IT seems everyone is on the anti-sectarianism bandwagon at the moment… they just can’t agree where it should be going. Last week, Eamonn McCann urged readers not just to respect diversity, but celebrate sameness. In his challenge to the prevailing wisdom that a balancing act between ‘the two communities’ is how to deal with division – an approach that purposefully excludes those who don’t fit neatly into one of the two tribal boxes – he suggested that the common interests of the working class could be the key to a united community.

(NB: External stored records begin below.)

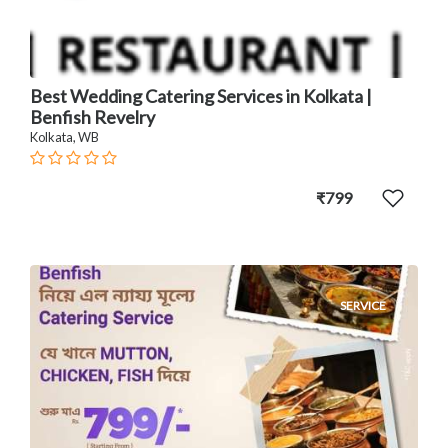
Best Wedding Catering Services in Kolkata |
Benfish Revelry
Kolkata, WB
₹799
SERVICE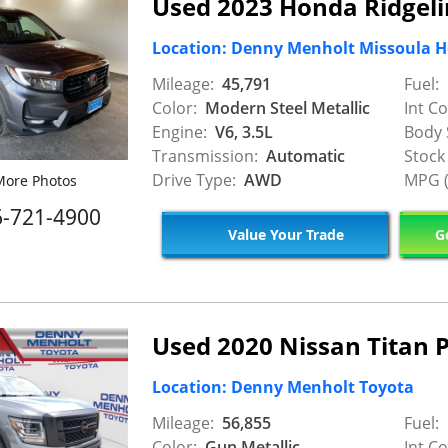
Used 2023 Honda Ridgeli
Location: Denny Menholt Missoula 
Mileage:
45,791
Fuel:
Color:
Modern Steel Metallic
Int Co
Engine:
V6, 3.5L
Body 
Transmission:
Automatic
Stock
Drive Type:
AWD
MPG (
ore Photos
6-721-4900
Value Your Trade
Ge
Used 2020 Nissan Titan 
Location: Denny Menholt Toyota
Mileage:
56,855
Fuel:
Color:
Gun Metallic
Int Co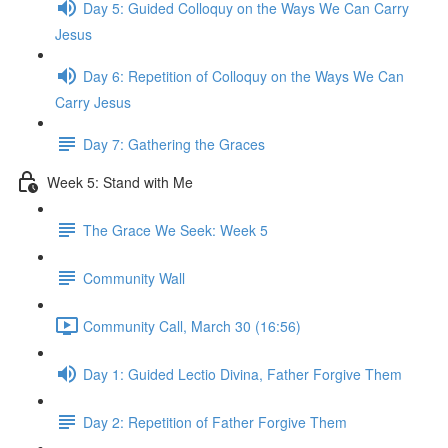
Day 5: Guided Colloquy on the Ways We Can Carry
Jesus
Day 6: Repetition of Colloquy on the Ways We Can
Carry Jesus
Day 7: Gathering the Graces
Week 5: Stand with Me
The Grace We Seek: Week 5
Community Wall
Community Call, March 30 (16:56)
Day 1: Guided Lectio Divina, Father Forgive Them
Day 2: Repetition of Father Forgive Them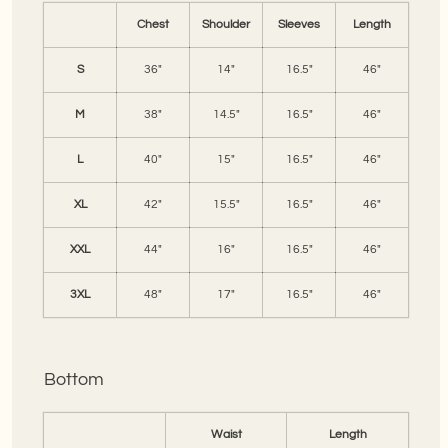
Chest
Shoulder
Sleeves
Length
S
36"
14"
16.5"
46"
M
38"
14.5"
16.5"
46"
L
40"
15"
16.5"
46"
XL
42"
15.5"
16.5"
46"
XXL
44"
16"
16.5"
46"
3XL
48"
17"
16.5"
46"
Bottom
Waist
Length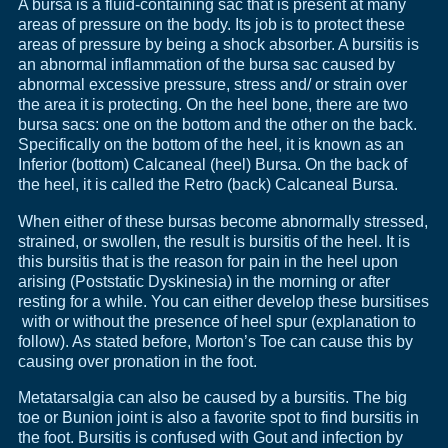
A bursa is a fluid-containing sac that is present at many
areas of pressure on the body. Its job is to protect these
areas of pressure by being a shock absorber. A bursitis is
an abnormal inflammation of the bursa sac caused by
abnormal excessive pressure, stress and/ or strain over
the area it is protecting. On the heel bone, there are two
bursa sacs: one on the bottom and the other on the back.
Specifically on the bottom of the heel, it is known as an
Inferior (bottom) Calcaneal (heel) Bursa. On the back of
the heel, it is called the Retro (back) Calcaneal Bursa.
When either of these bursas become abnormally stressed,
strained, or swollen, the result is bursitis of the heel. It is
this bursitis that is the reason for pain in the heel upon
arising (Poststatic Dyskinesia) in the morning or after
resting for a while. You can either develop these bursitises
with or without the presence of heel spur (explanation to
follow). As stated before, Morton’s Toe can cause this by
causing over pronation in the foot.
Metatarsalgia can also be caused by a bursitis. The big
toe or Bunion joint is also a favorite spot to find bursitis in
the foot. Bursitis is confused with Gout and infection by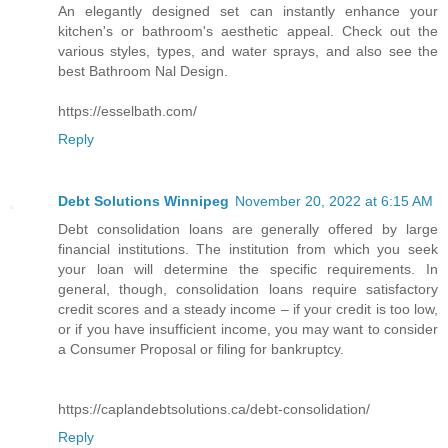
An elegantly designed set can instantly enhance your
kitchen's or bathroom's aesthetic appeal. Check out the
various styles, types, and water sprays, and also see the
best Bathroom Nal Design.
https://esselbath.com/
Reply
Debt Solutions Winnipeg
November 20, 2022 at 6:15 AM
Debt consolidation loans are generally offered by large
financial institutions. The institution from which you seek
your loan will determine the specific requirements. In
general, though, consolidation loans require satisfactory
credit scores and a steady income – if your credit is too low,
or if you have insufficient income, you may want to consider
a Consumer Proposal or filing for bankruptcy.
https://caplandebtsolutions.ca/debt-consolidation/
Reply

Next, it was revealed that the just-departed Chief Constable, Hugh Orde, wrote to the two first ministers by suggesting their lack of progress on a ‘coherent and credible strategy’ for tackling sectarian hatred would leave a vacuum that would be filled by “those wishing to perpetuate the divisions of the past”. This echoes Orde’s parting shot to our politicians in August, when he lambasted them, saying that the “Shared Future strategy is not right at the top of the public agenda. It hardly seems to be on the agenda at all”. It also reflects the message he has taken to Great Britain when it comes to dealing with extreme right-wing groups there.
The opportunity provided by the peace process was that it would enable us to tackle our underlying issues head on. In a society which has made coming out of conflict its international calling card, the failure to agree policy to ensure a shared and better future has become embarrassing and potentially dangerous.
In response, the two leading parties have tried to deflect the criticism of having done nothing in time-honoured fashion – the DUP has blamed Sinn Fein, while Sinn Fein has published its own strategy (pdf here). You don’t have to be a genius to get the irony of a party publishing plans for Cohesion, Sharing and Integration (CSI) without involving anyone else, and Alliance seems to have taken this as a bid to scupper the ship entirely.
A BBC report added that “a DUP source insists the [republican] party’s paper bears little resemblance to a paper drawn up by officials in the first and deputy first minister’s office last October. The source said the Sinn Fein paper suggests equality is the only factor in addressing good relations, ignoring issues such as ignorance, education and prejudice. The source said the DUP had provided Sinn Fein with a framework document in July as a proposed way forward on the issue, after consultation with the Community Relations Council.”
Meanwhile, the festering problem that has been bubbling under for so long continues to wreck lives on a daily basis. Whoever’s to blame, and most of us are beyond caring I think, it looks like the politicians are fiddling while Rome burns. ‘CSI’ is well named – you’d need to be a forensic detective to find any bloody trace of it.